Putting It Together: How a Single Message Flows

To send a message in an established Double Ratchet session, the sender's code does roughly this:

  1. If this is the first message of a new "sending chain" (i.e. the previous message was inbound), generate a new DH key pair and derive a new root key + sending chain key from the latest DH shared secret.
  2. Derive a message key from the current sending chain key, advancing the chain.
  3. Encrypt the plaintext with the message key (typically AES-256 in CBC or GCM mode, with HMAC-SHA256 authentication).
  4. Send the ciphertext along with the current DH public key and a counter indicating message position in the chain.

The receiver does the inverse: if the incoming DH public key is new, run a DH ratchet step to derive a new receiving chain; then derive message keys forward in the chain until they reach the counter on the incoming message; decrypt; delete the used message key.

Out-of-Order and Lost Messages

Real networks deliver messages out of order, drop them, or duplicate them. The Double Ratchet handles this with a small skipped-message keys cache. If message #42 arrives before message #41, the receiver derives keys for #41 and #42, decrypts #42, and stores #41's key in a bounded cache to wait for the delayed message.

The cache has a hard size and time limit so that an attacker cannot force unbounded memory growth by simply never delivering certain messages. Signal's reference implementation uses a default of 1000 cached skipped keys, with old ones deleted as new ones arrive.

What the Double Ratchet Does Not Solve

For all its elegance, the Double Ratchet is only one piece of a complete messaging protocol. It assumes you already have a shared initial root key with the other party — typically established by Signal's X3DH key agreement, which uses long-term identity keys and pre-published one-time keys to bootstrap a session even if the recipient is offline.

It also does not handle groups. Group chats need a different construction, because pairwise Double Ratchets between every member scale poorly and don't agree on a shared state. This is the problem MLS (RFC 9420) was designed to solve.
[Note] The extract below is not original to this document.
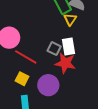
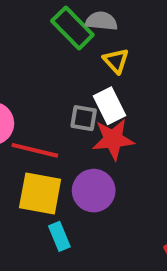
yellow triangle: (70, 19) -> (116, 61), moved
yellow square: (22, 79) -> (40, 194), size x1.6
Property PGP TLS 1.3 Double Ratchet
Forward secrecy No Yes (per session) Yes (per message)
Post-compromise security No No Yes
Async (recipient offline) Yes No Yes (with X3DH)
Group messaging Awkward No Use MLS

Identity Verification Is Still Your Job

The Double Ratchet protects you against passive eavesdroppers and against an attacker who steals key material at one point in time. It does not protect you against an active attacker who controls the channel from the beginning of the session and feeds each side a different identity key.

This is why Signal, WhatsApp, and most modern messengers support safety number or fingerprint verification — comparing a hash of both parties' long-term identity keys through some out-of-band channel. TOFU (trust on first use) is the common default, but it only works if the first use was not already compromised.

Why This Algorithm Won

The Double Ratchet was not the first attempt to combine forward secrecy with key continuity. OTR (Off-the-Record) Messaging, from 2004, pioneered the idea of using ephemeral DH keys for forward secrecy in chat. But OTR was synchronous and didn't handle offline recipients well, which made it unsuitable for mobile messaging.
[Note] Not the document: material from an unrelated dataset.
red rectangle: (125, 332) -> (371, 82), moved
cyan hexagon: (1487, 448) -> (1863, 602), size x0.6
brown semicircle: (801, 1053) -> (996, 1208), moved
The Double Ratchet's contribution was making the construction work asynchronously, with no requirement that both parties be online at once, and with bounded state. That made it practical for the mobile-first messaging era, which is why it ended up inside the most-used encrypted apps in the world.
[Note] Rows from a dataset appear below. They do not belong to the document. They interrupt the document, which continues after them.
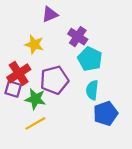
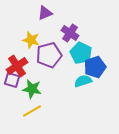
purple pentagon: (54, 80) -> (49, 55), moved
cyan semicircle: (92, 90) -> (83, 81), turned 66
blue pentagon: (106, 113) -> (95, 67), moved

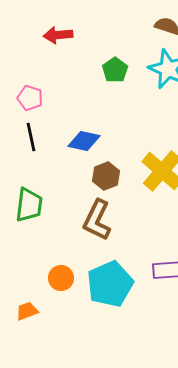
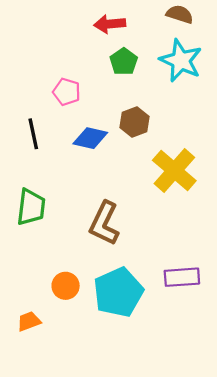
red arrow: (58, 35) -> (110, 24), moved
pink pentagon: (30, 98) -> (67, 92), moved
brown hexagon: (106, 176) -> (134, 122), moved

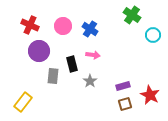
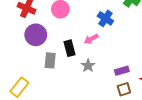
blue cross: (90, 29) -> (105, 18), moved
pink arrow: (93, 55) -> (91, 39), turned 144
The specification is published openly. The Signal Protocol documentation contains the full algorithm with test vectors, and multiple independent implementations exist in Rust, Java, Swift, and C++. The combination of strong properties, public specification, and broad real-world deployment is a rare thing in cryptography. It is worth understanding even if you never implement it yourself, because the threat model it addresses is the one every modern messenger must claim to address.